==== Information

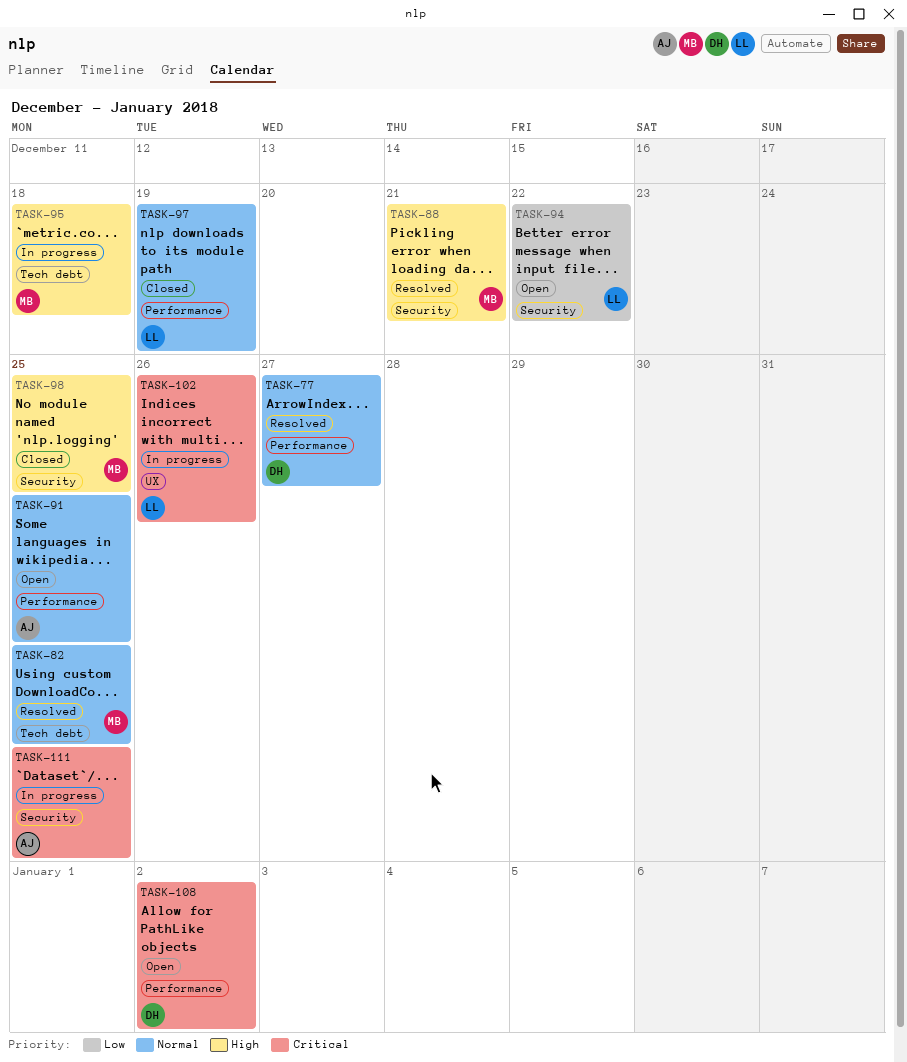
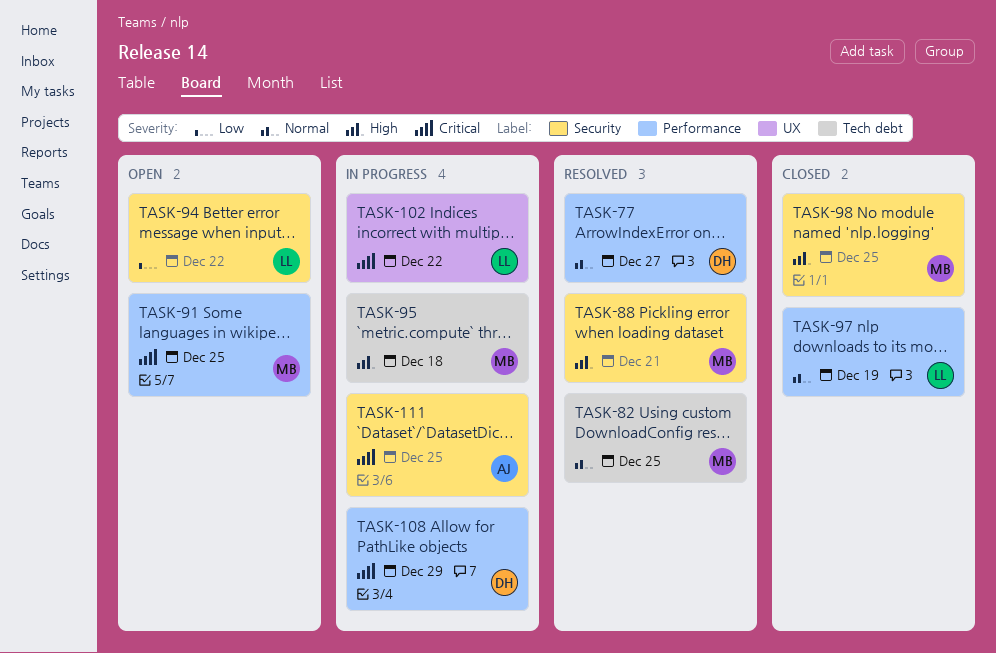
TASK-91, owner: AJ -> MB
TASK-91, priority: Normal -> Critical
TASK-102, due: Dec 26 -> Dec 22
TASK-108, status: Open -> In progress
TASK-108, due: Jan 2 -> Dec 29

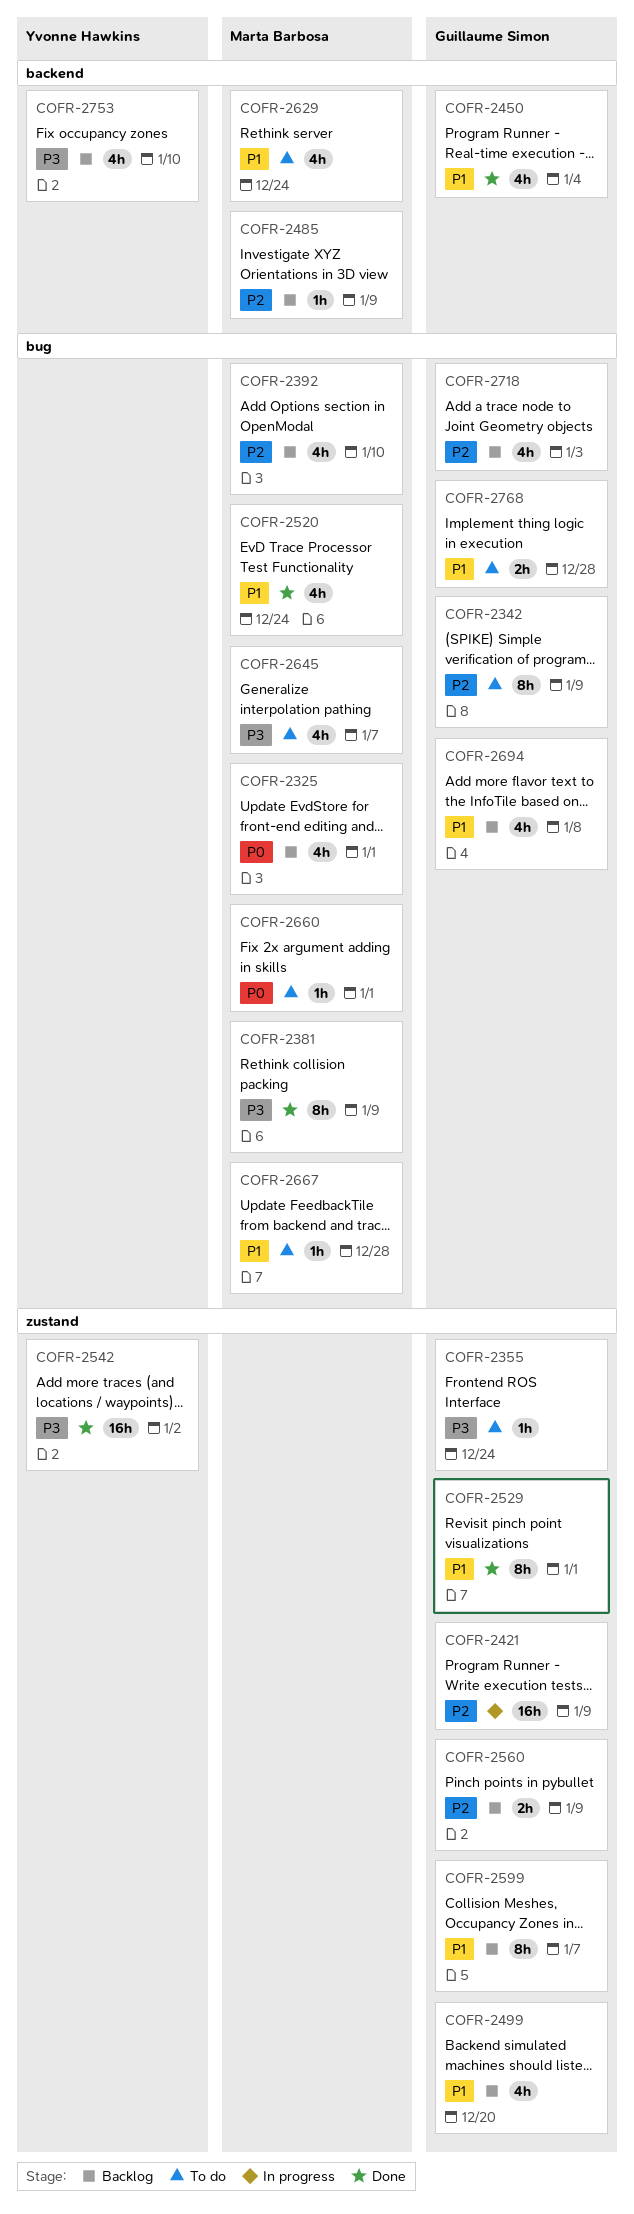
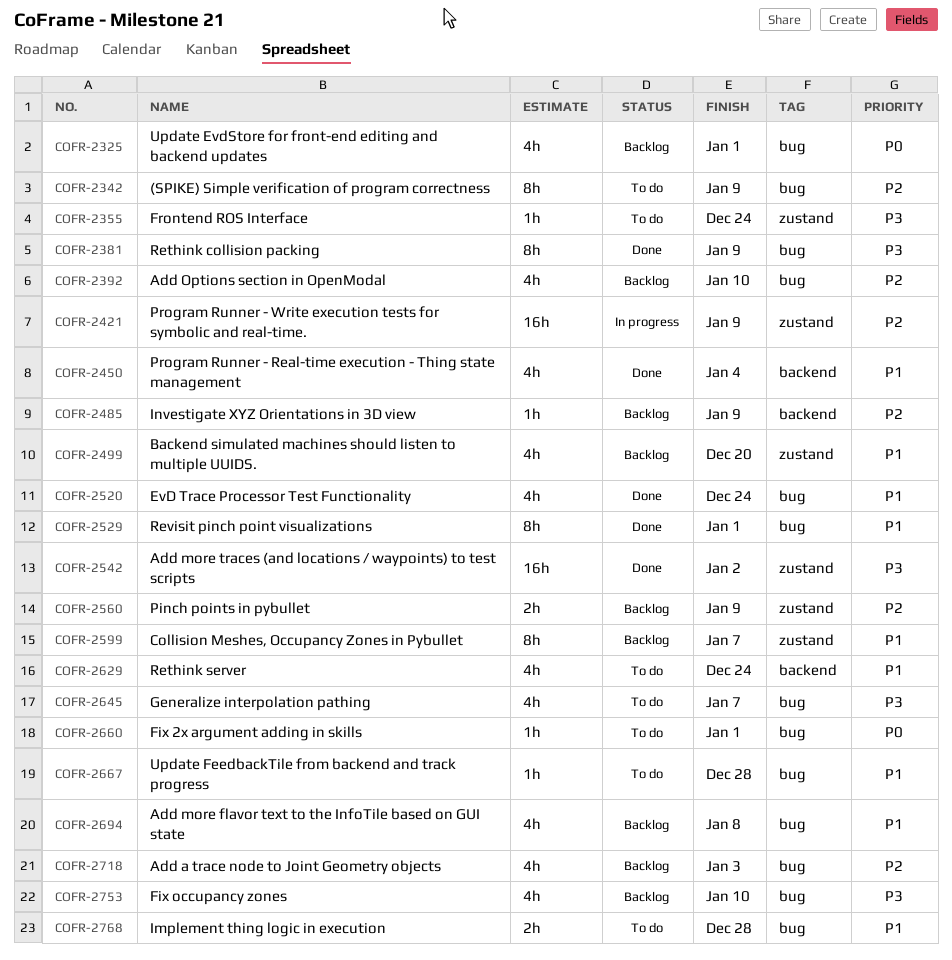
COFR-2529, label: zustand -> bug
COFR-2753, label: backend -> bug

========

Task details
Exact repetition of all the records is required, with the pictures excluded.

Answer for this exercise
TASK-91, owner: AJ -> MB
TASK-91, priority: Normal -> Critical
TASK-102, due: Dec 26 -> Dec 22
TASK-108, status: Open -> In progress
TASK-108, due: Jan 2 -> Dec 29

COFR-2529, label: zustand -> bug
COFR-2753, label: backend -> bug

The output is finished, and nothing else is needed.